» Teks Kajian
Beberapa hari yang lalu, publik
sempat dihebohkan oleh pernyataan saudara kita di dalam sebuah acara TV
Swasta yang mengatakan bahwa menbaca Surat Alfatihah untuk ahli kubur itu
tidak ada dalilnya, untuk itu kali ini kami akan membawakan beberapa dalil yang
sudah kami himpun dari berbagi sumber yang menjadi dasar sampainya pahala
bacaan Alquran termasuk alfatihah kepada ahli kubur.
Hadis
membaca surat Al Fatihah untuk yang meninggal dunia
عَنِ ابْنِ عُمَرَ رَضِيَ اللهُ عَنْهُمَا قَالَ
سَمِعْتُ رَسُوْلَ اللهِ صَلَّى اللهُ عَلَيْهِ وَسَلَّمَ يَقُوْلُ إِذَا مَاتَ
أَحَدُكُمْ فَلاَ تَحْبِسُوْهُ وَأَسْرِعُوْا بِهِ إِلَى قَبْرِهِ وَلْيُقْرَأْ
عِنْدَ رَأْسِهِ بِفَاتِحَةِ الْكِتَابِ وَعِنْدَ رِجْلَيْهِ بِخَاتِمَةِ سُوْرَةِ
الْبَقَرَةِ فِي قَبْرِهِ (رواه الطبراني في الكبير رقم 13613 والبيهقي في الشعب
رقم 9294 وتاريخ يحي بن معين 4 / 449)
“Diriwayatkan
dari Ibnu Umar, ia berkata: Saya mendengar Rasulullah Saw bersabda: Jika
diantara kalian ada yang meninggal, maka janganlah diakhirkan, segeralah
dimakamkan. Dan hendaklah di dekat kepalanya dibacakan pembukaan al-Quran
(Surat al-Fatihah) dan dekat kakinya dengan penutup surat al-Baqarah di
kuburnya” (HR al-Thabrani dalam al-Kabir No 13613, al-Baihaqi dalam Syu’ab
al-Iman No 9294, dan Tarikh Yahya bin Main 4/449)[2]
Al-Hafidz
Ibnu Hajar memberi penilaian pada hadis tersebut:
فَلاَ تَحْبِسُوْهُ وَأَسْرِعُوْا بِهِ إِلَى قَبْرِهِ
أَخْرَجَهُ الطَّبْرَانِي بِإِسْنَادٍ حَسَنٍ (فتح الباري لابن حجر 3 / 184)
“HR
al-Thabrani dengan sanad yang hasan” (Fath al-Bari III/184)
Surat
Fatihah Adalah Doa
Imam
al-Bukhari dan Imam Muslim meriwayatkan bahwa beberapa sahabat Nabi pernah
singgah di sebuah kabilah, yang kepala sukunya terkena gigitan hewan berbisa.

» Tugas Tertulis A
Salin kata demi kata bagian teks kajian mulai dari "Beberapa hari yang" sampai dengan "معين 4 / 449)".
» Tugas Tertulis B
Ringkaslah paragraf teks kajian yang diawali "Beberapa hari yang lalu, publik" menjadi dua kalimat singkat tanpa menghilangkan fakta pokoknya.

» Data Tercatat
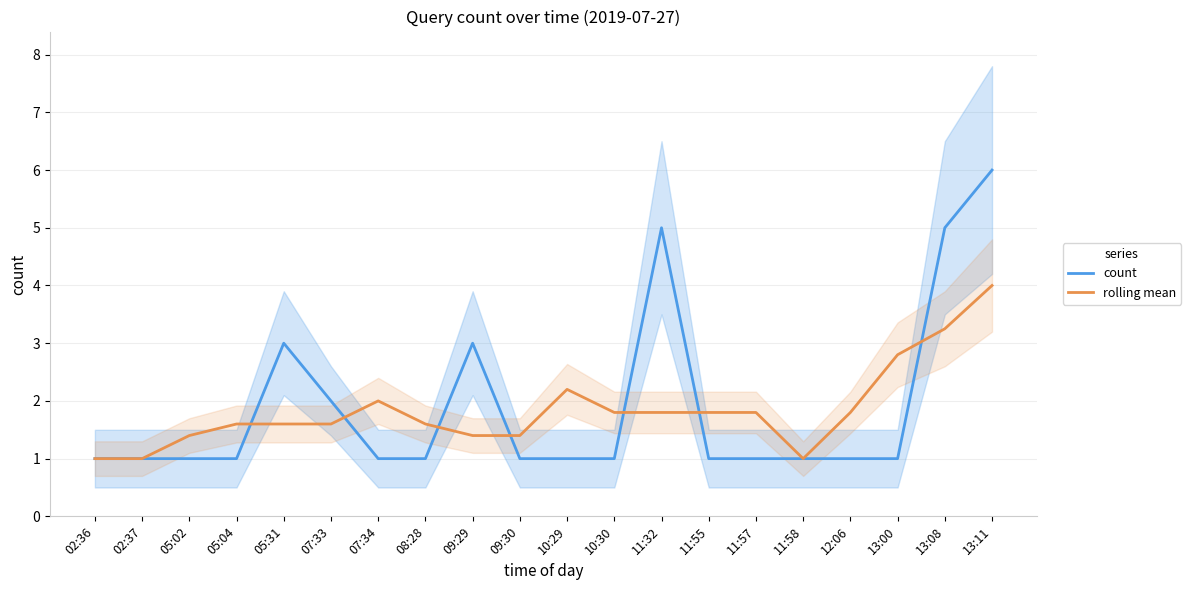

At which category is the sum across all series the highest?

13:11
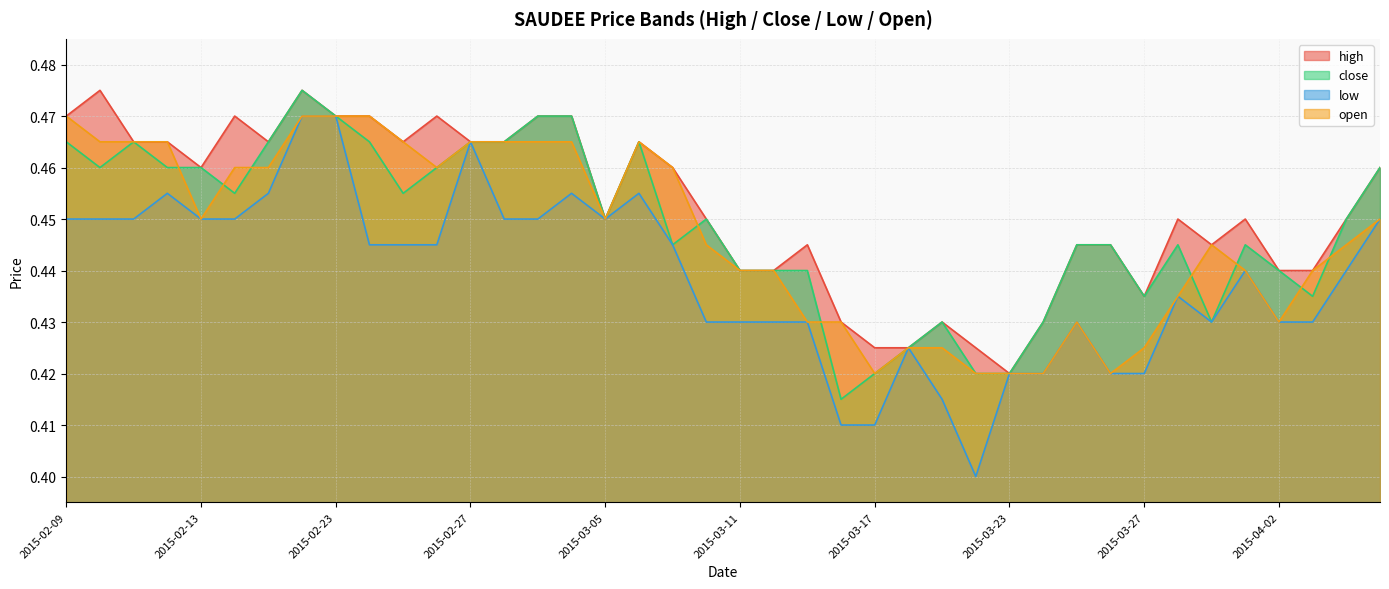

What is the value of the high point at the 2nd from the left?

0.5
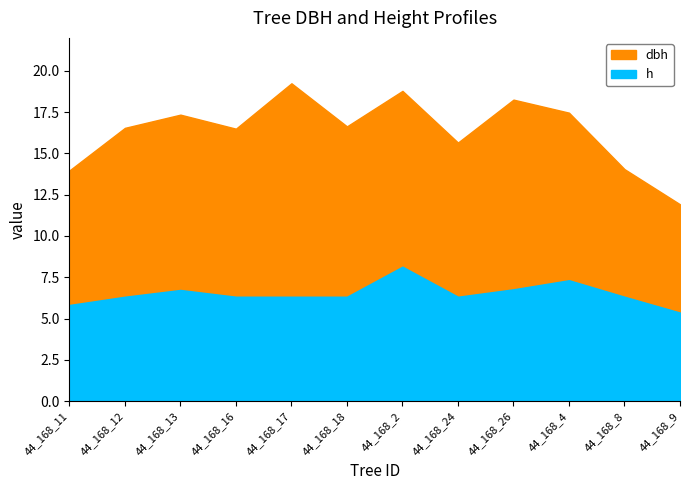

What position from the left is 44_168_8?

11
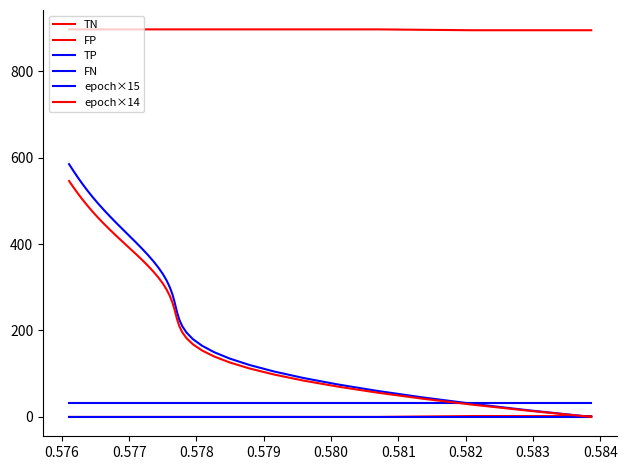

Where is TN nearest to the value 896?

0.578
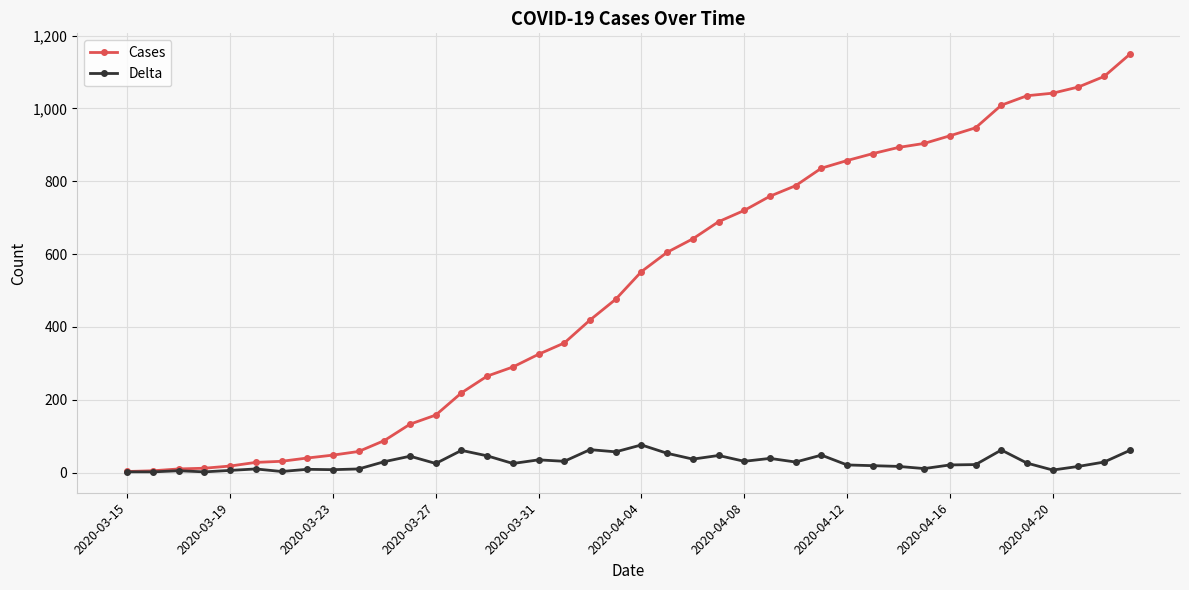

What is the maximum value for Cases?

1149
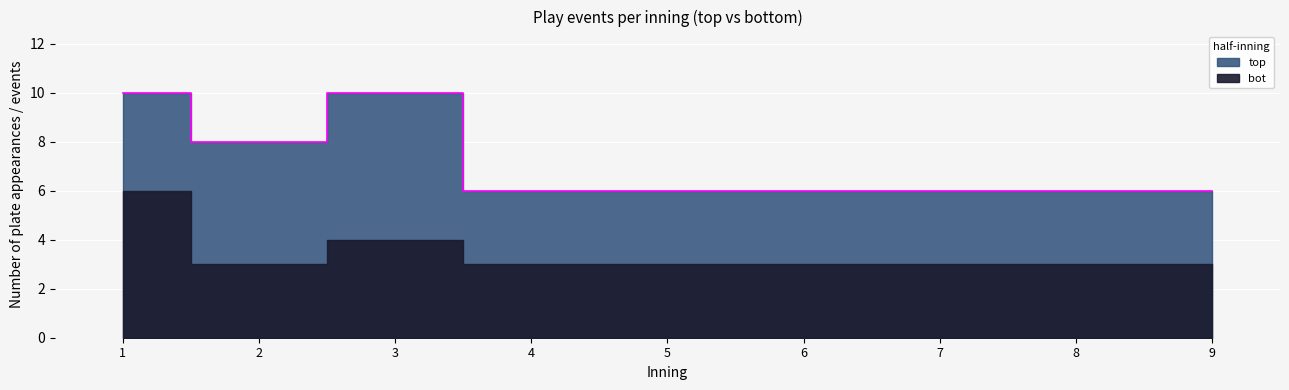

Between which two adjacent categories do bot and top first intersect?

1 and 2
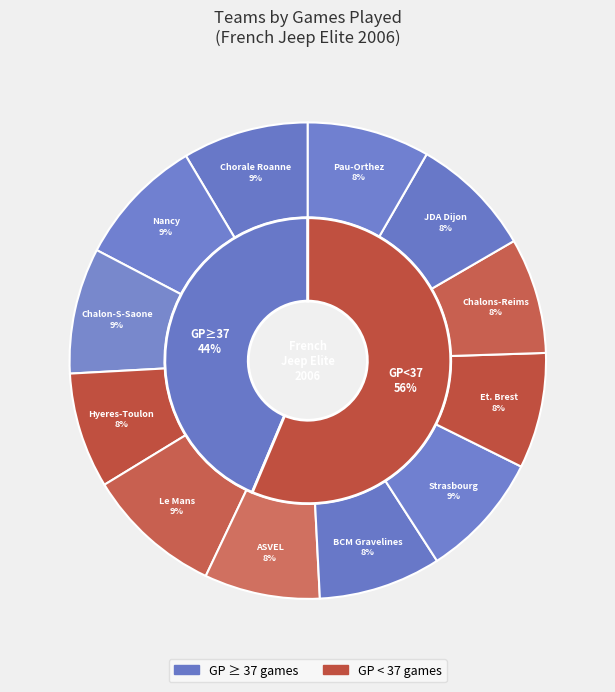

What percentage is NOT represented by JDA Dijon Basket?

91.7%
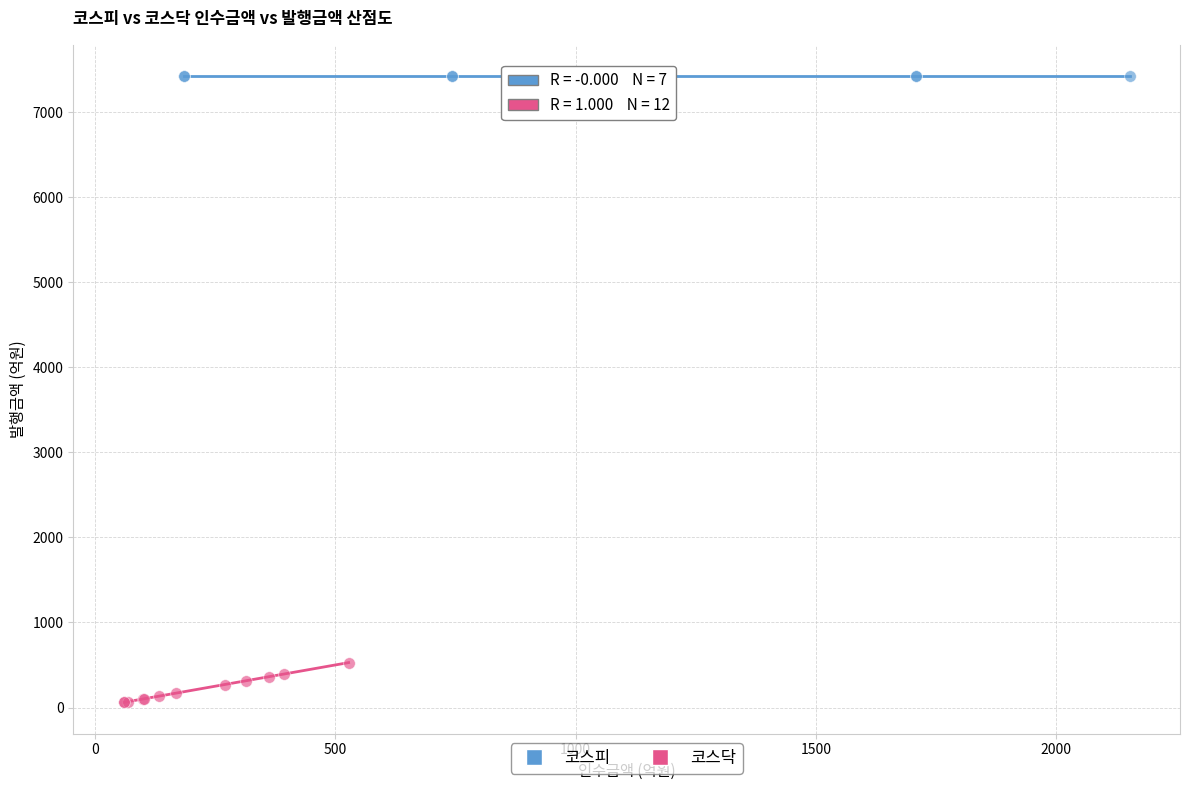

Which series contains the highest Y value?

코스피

» Bagian Jawaban A
Beberapa hari yang lalu, publik
sempat dihebohkan oleh pernyataan saudara kita di dalam sebuah acara TV
Swasta yang mengatakan bahwa menbaca Surat Alfatihah untuk ahli kubur itu
tidak ada dalilnya, untuk itu kali ini kami akan membawakan beberapa dalil yang
sudah kami himpun dari berbagi sumber yang menjadi dasar sampainya pahala
bacaan Alquran termasuk alfatihah kepada ahli kubur.
Hadis
membaca surat Al Fatihah untuk yang meninggal dunia
عَنِ ابْنِ عُمَرَ رَضِيَ اللهُ عَنْهُمَا قَالَ
سَمِعْتُ رَسُوْلَ اللهِ صَلَّى اللهُ عَلَيْهِ وَسَلَّمَ يَقُوْلُ إِذَا مَاتَ
أَحَدُكُمْ فَلاَ تَحْبِسُوْهُ وَأَسْرِعُوْا بِهِ إِلَى قَبْرِهِ وَلْيُقْرَأْ
عِنْدَ رَأْسِهِ بِفَاتِحَةِ الْكِتَابِ وَعِنْدَ رِجْلَيْهِ بِخَاتِمَةِ سُوْرَةِ
الْبَقَرَةِ فِي قَبْرِهِ (رواه الطبراني في الكبير رقم 13613 والبيهقي في الشعب
رقم 9294 وتاريخ يحي بن معين 4 / 449)

» Bagian Jawaban B
Beberapa hari lalu publik dihebohkan oleh pernyataan dalam sebuah acara TV swasta bahwa membaca Surat Al-Fatihah untuk ahli kubur tidak ada dalilnya. Karena itu, disajikan beberapa dalil yang dihimpun dari berbagai sumber sebagai dasar sampainya pahala bacaan Al-Qur'an, termasuk Al-Fatihah, kepada ahli kubur.